_Instructions for the task_
Please copy every record below exactly and leave out the pictures.

_Records for this task_
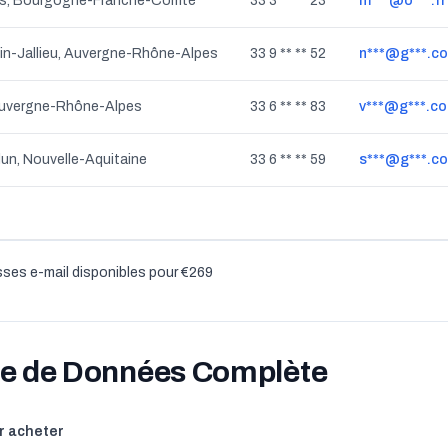
s, Bourgogne-Franche-Comté
33 3 ** ** 23
m***@o***.fr
in-Jallieu, Auvergne-Rhône-Alpes
33 9 ** ** 52
n***@g***.c
Auvergne-Rhône-Alpes
33 6 ** ** 83
v***@g***.c
n, Nouvelle-Aquitaine
33 6 ** ** 59
s***@g***.c
ses e-mail disponibles pour €269
se de Données Complète
r acheter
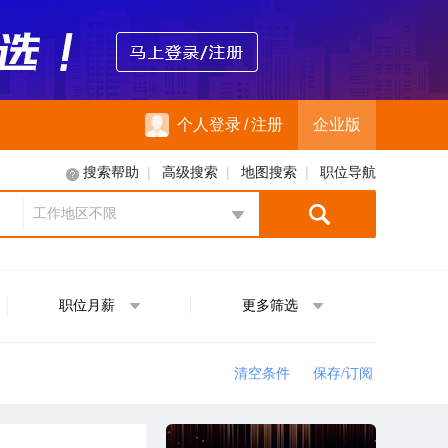
个人登录
/
注册
企业版
|
|
|
搜索帮助
高级搜索
地图搜索
职位导航
工作地区不限
地区选择
职位月薪
更多筛选
清空条件
保存/订阅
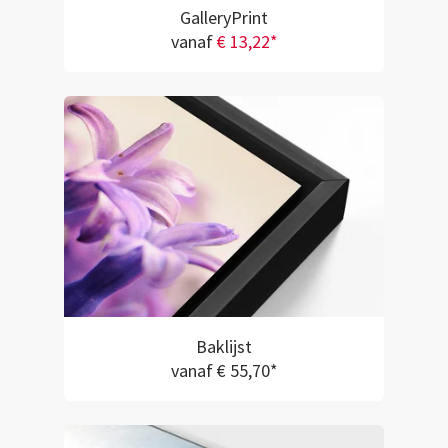
GalleryPrint
vanaf
€ 13,22*
Baklijst
vanaf € 55,70*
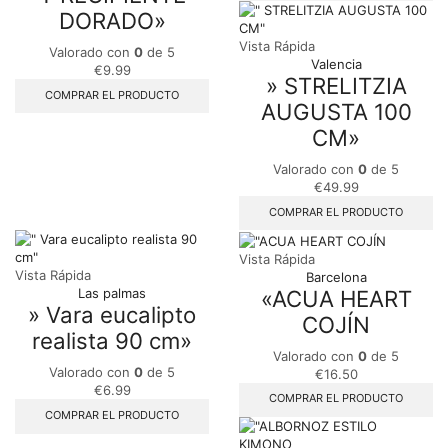
DORADO»
Vista Rápida
Valorado con
0
de 5
Valencia
€
9.99
» STRELITZIA
COMPRAR EL PRODUCTO
AUGUSTA 100
CM»
Valorado con
0
de 5
€
49.99
COMPRAR EL PRODUCTO
Vista Rápida
Vista Rápida
Barcelona
«ACUA HEART
Las palmas
» Vara eucalipto
COJÍN
realista 90 cm»
Valorado con
0
de 5
Valorado con
0
de 5
€
16.50
€
6.99
COMPRAR EL PRODUCTO
COMPRAR EL PRODUCTO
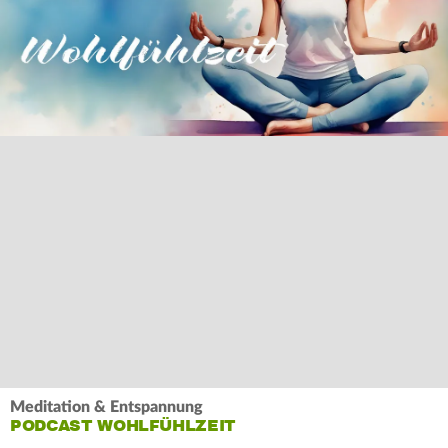
Meditation & Entspannung
PODCAST WOHLFÜHLZEIT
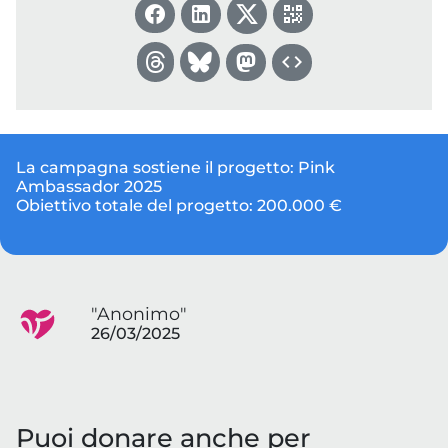
La campagna sostiene il progetto:
Pink
Ambassador 2025
Obiettivo totale del progetto:
200.000 €
"Anonimo"
26/03/2025
Puoi donare anche per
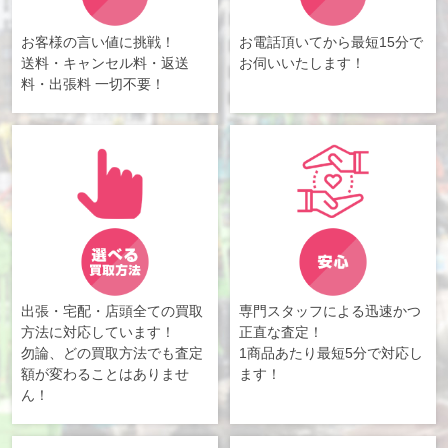
お客様の言い値に挑戦！
お電話頂いてから最短15分で
送料・キャンセル料・返送
お伺いいたします！
料・出張料 一切不要！
出張・宅配・店頭全ての買取
専門スタッフによる迅速かつ
方法に対応しています！
正直な査定！
勿論、どの買取方法でも査定
1商品あたり最短5分で対応し
額が変わることはありませ
ます！
ん！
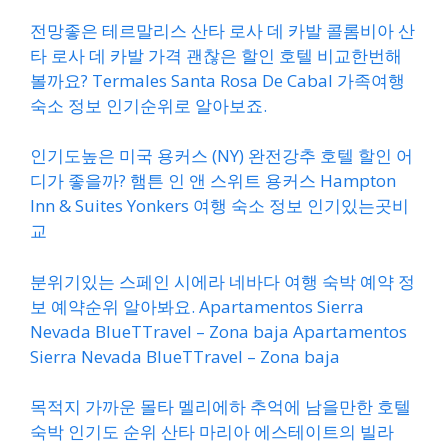
전망좋은 테르말리스 산타 로사 데 카발 콜롬비아 산
타 로사 데 카발 가격 괜찮은 할인 호텔 비교한번해
볼까요? Termales Santa Rosa De Cabal 가족여행
숙소 정보 인기순위로 알아보죠.
인기도높은 미국 용커스 (NY) 완전강추 호텔 할인 어
디가 좋을까? 햄튼 인 앤 스위트 용커스 Hampton
Inn & Suites Yonkers 여행 숙소 정보 인기있는곳비
교
분위기있는 스페인 시에라 네바다 여행 숙박 예약 정
보 예약순위 알아봐요. Apartamentos Sierra
Nevada BlueTTravel – Zona baja Apartamentos
Sierra Nevada BlueTTravel – Zona baja
목적지 가까운 몰타 멜리에하 추억에 남을만한 호텔
숙박 인기도 순위 산타 마리아 에스테이트의 빌라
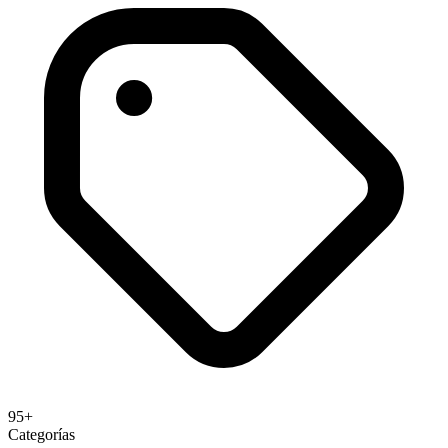
95+
Categorías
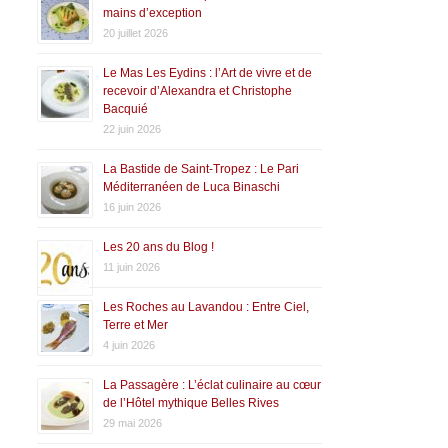
mains d’exception
20 juillet 2026
Le Mas Les Eydins : l’Art de vivre et de
recevoir d’Alexandra et Christophe
Bacquié
22 juin 2026
La Bastide de Saint-Tropez : Le Pari
Méditerranéen de Luca Binaschi
16 juin 2026
Les 20 ans du Blog !
11 juin 2026
Les Roches au Lavandou : Entre Ciel,
Terre et Mer
4 juin 2026
La Passagère : L’éclat culinaire au cœur
de l’Hôtel mythique Belles Rives
29 mai 2026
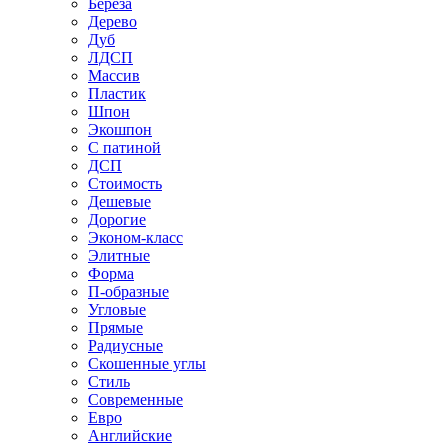
Береза
Дерево
Дуб
ЛДСП
Массив
Пластик
Шпон
Экошпон
С патиной
ДСП
Стоимость
Дешевые
Дорогие
Эконом-класс
Элитные
Форма
П-образные
Угловые
Прямые
Радиусные
Скошенные углы
Стиль
Современные
Евро
Английские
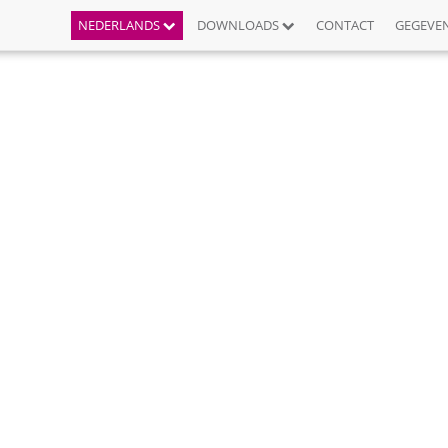
NEDERLANDS
DOWNLOADS
CONTACT
GEGEVE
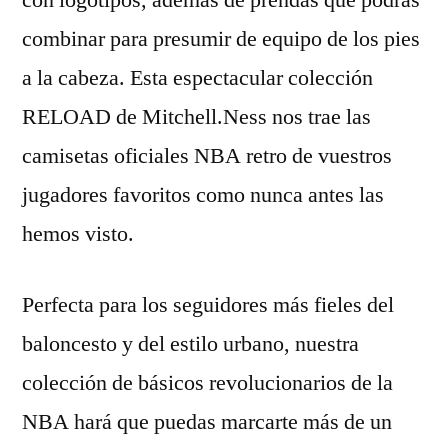
con logotipos, además de prendas que podrás
combinar para presumir de equipo de los pies
a la cabeza. Esta espectacular colección
RELOAD de Mitchell.Ness nos trae las
camisetas oficiales NBA retro de vuestros
jugadores favoritos como nunca antes las
hemos visto.
Perfecta para los seguidores más fieles del
baloncesto y del estilo urbano, nuestra
colección de básicos revolucionarios de la
NBA hará que puedas marcarte más de un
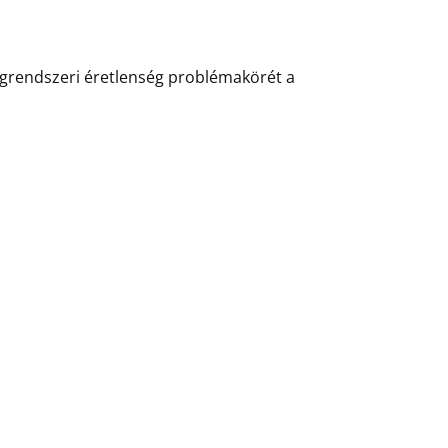
grendszeri éretlenség problémakörét a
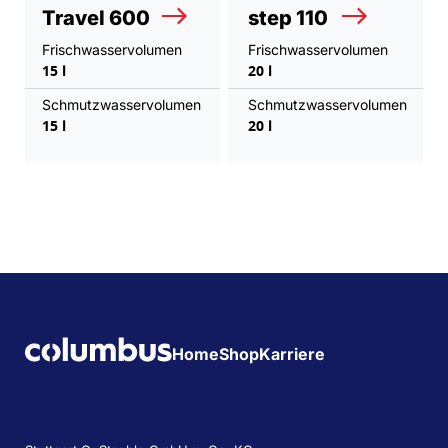
Travel 600
step 110
Frischwasservolumen
Frischwasservolumen
15 l
20 l
Schmutzwasservolumen
Schmutzwasservolumen
15 l
20 l
Home
Shop
Karriere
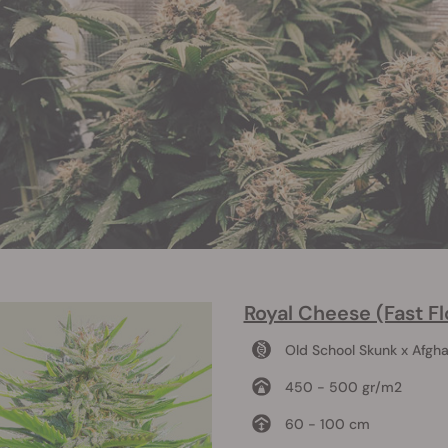
Royal Cheese (Fast F
Old School Skunk x Afgha
450 - 500 gr/m2
60 - 100 cm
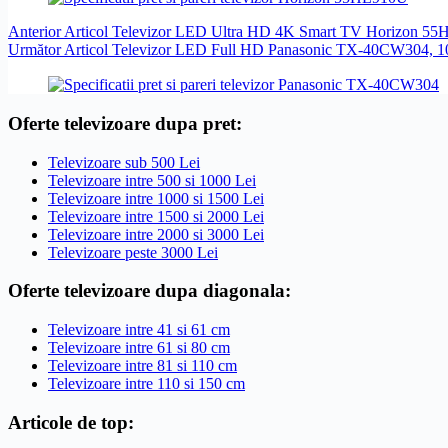
Anterior
Articol
Televizor LED Ultra HD 4K Smart TV Horizon 55
Următor
Articol
Televizor LED Full HD Panasonic TX-40CW304, 1
Oferte televizoare dupa pret:
Televizoare sub 500 Lei
Televizoare intre 500 si 1000 Lei
Televizoare intre 1000 si 1500 Lei
Televizoare intre 1500 si 2000 Lei
Televizoare intre 2000 si 3000 Lei
Televizoare peste 3000 Lei
Oferte televizoare dupa diagonala:
Televizoare intre 41 si 61 cm
Televizoare intre 61 si 80 cm
Televizoare intre 81 si 110 cm
Televizoare intre 110 si 150 cm
Articole de top:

_Exercise answer_
s, Bourgogne-Franche-Comté
33 3 ** ** 23
m***@o***.fr
in-Jallieu, Auvergne-Rhône-Alpes
33 9 ** ** 52
n***@g***.c
Auvergne-Rhône-Alpes
33 6 ** ** 83
v***@g***.c
n, Nouvelle-Aquitaine
33 6 ** ** 59
s***@g***.c
ses e-mail disponibles pour €269
se de Données Complète
r acheter
个人登录
/
注册
企业版
|
|
|
搜索帮助
高级搜索
地图搜索
职位导航
工作地区不限
地区选择
职位月薪
更多筛选
清空条件
保存/订阅
GalleryPrint
vanaf
€ 13,22*
Baklijst
vanaf € 55,70*
DORADO»
Vista Rápida
Valorado con
0
de 5
Valencia
€
9.99
» STRELITZIA
COMPRAR EL PRODUCTO
AUGUSTA 100
CM»
Valorado con
0
de 5
€
49.99
COMPRAR EL PRODUCTO
Vista Rápida
Vista Rápida
Barcelona
«ACUA HEART
Las palmas
» Vara eucalipto
COJÍN
realista 90 cm»
Valorado con
0
de 5
Valorado con
0
de 5
€
16.50
€
6.99
COMPRAR EL PRODUCTO
COMPRAR EL PRODUCTO
Meditation & Entspannung
PODCAST WOHLFÜHLZEIT
La campagna sostiene il progetto:
Pink
Ambassador 2025
Obiettivo totale del progetto:
200.000 €
"Anonimo"
26/03/2025
Puoi donare anche per
お客様の言い値に挑戦！
お電話頂いてから最短15分で
送料・キャンセル料・返送
お伺いいたします！
料・出張料 一切不要！
出張・宅配・店頭全ての買取
専門スタッフによる迅速かつ
方法に対応しています！
正直な査定！
勿論、どの買取方法でも査定
1商品あたり最短5分で対応し
額が変わることはありませ
ます！
ん！
전망좋은 테르말리스 산타 로사 데 카발 콜롬비아 산
타 로사 데 카발 가격 괜찮은 할인 호텔 비교한번해
볼까요? Termales Santa Rosa De Cabal 가족여행
숙소 정보 인기순위로 알아보죠.
인기도높은 미국 용커스 (NY) 완전강추 호텔 할인 어
디가 좋을까? 햄튼 인 앤 스위트 용커스 Hampton
Inn & Suites Yonkers 여행 숙소 정보 인기있는곳비
교
분위기있는 스페인 시에라 네바다 여행 숙박 예약 정
보 예약순위 알아봐요. Apartamentos Sierra
Nevada BlueTTravel – Zona baja Apartamentos
Sierra Nevada BlueTTravel – Zona baja
목적지 가까운 몰타 멜리에하 추억에 남을만한 호텔
숙박 인기도 순위 산타 마리아 에스테이트의 빌라
95+
Categorías
mains d’exception
20 juillet 2026
Le Mas Les Eydins : l’Art de vivre et de
recevoir d’Alexandra et Christophe
Bacquié
22 juin 2026
La Bastide de Saint-Tropez : Le Pari
Méditerranéen de Luca Binaschi
16 juin 2026
Les 20 ans du Blog !
11 juin 2026
Les Roches au Lavandou : Entre Ciel,
Terre et Mer
4 juin 2026
La Passagère : L’éclat culinaire au cœur
de l’Hôtel mythique Belles Rives
29 mai 2026
Береза
Дерево
Дуб
ЛДСП
Массив
Пластик
Шпон
Экошпон
С патиной
ДСП
Стоимость
Дешевые
Дорогие
Эконом-класс
Элитные
Форма
П-образные
Угловые
Прямые
Радиусные
Скошенные углы
Стиль
Современные
Евро
Английские
NEDERLANDS
DOWNLOADS
CONTACT
GEGEVE
con logotipos, además de prendas que podrás
combinar para presumir de equipo de los pies
a la cabeza. Esta espectacular colección
RELOAD de Mitchell.Ness nos trae las
camisetas oficiales NBA retro de vuestros
jugadores favoritos como nunca antes las
hemos visto.
Perfecta para los seguidores más fieles del
baloncesto y del estilo urbano, nuestra
colección de básicos revolucionarios de la
NBA hará que puedas marcarte más de un
grendszeri éretlenség problémakörét a
Travel 600
step 110
Frischwasservolumen
Frischwasservolumen
15 l
20 l
Schmutzwasservolumen
Schmutzwasservolumen
15 l
20 l
Home
Shop
Karriere
Royal Cheese (Fast F
Old School Skunk x Afgha
450 - 500 gr/m2
60 - 100 cm
Anterior
Articol
Televizor LED Ultra HD 4K Smart TV Horizon 55
Următor
Articol
Televizor LED Full HD Panasonic TX-40CW304, 1
Oferte televizoare dupa pret:
Televizoare sub 500 Lei
Televizoare intre 500 si 1000 Lei
Televizoare intre 1000 si 1500 Lei
Televizoare intre 1500 si 2000 Lei
Televizoare intre 2000 si 3000 Lei
Televizoare peste 3000 Lei
Oferte televizoare dupa diagonala:
Televizoare intre 41 si 61 cm
Televizoare intre 61 si 80 cm
Televizoare intre 81 si 110 cm
Televizoare intre 110 si 150 cm
Articole de top:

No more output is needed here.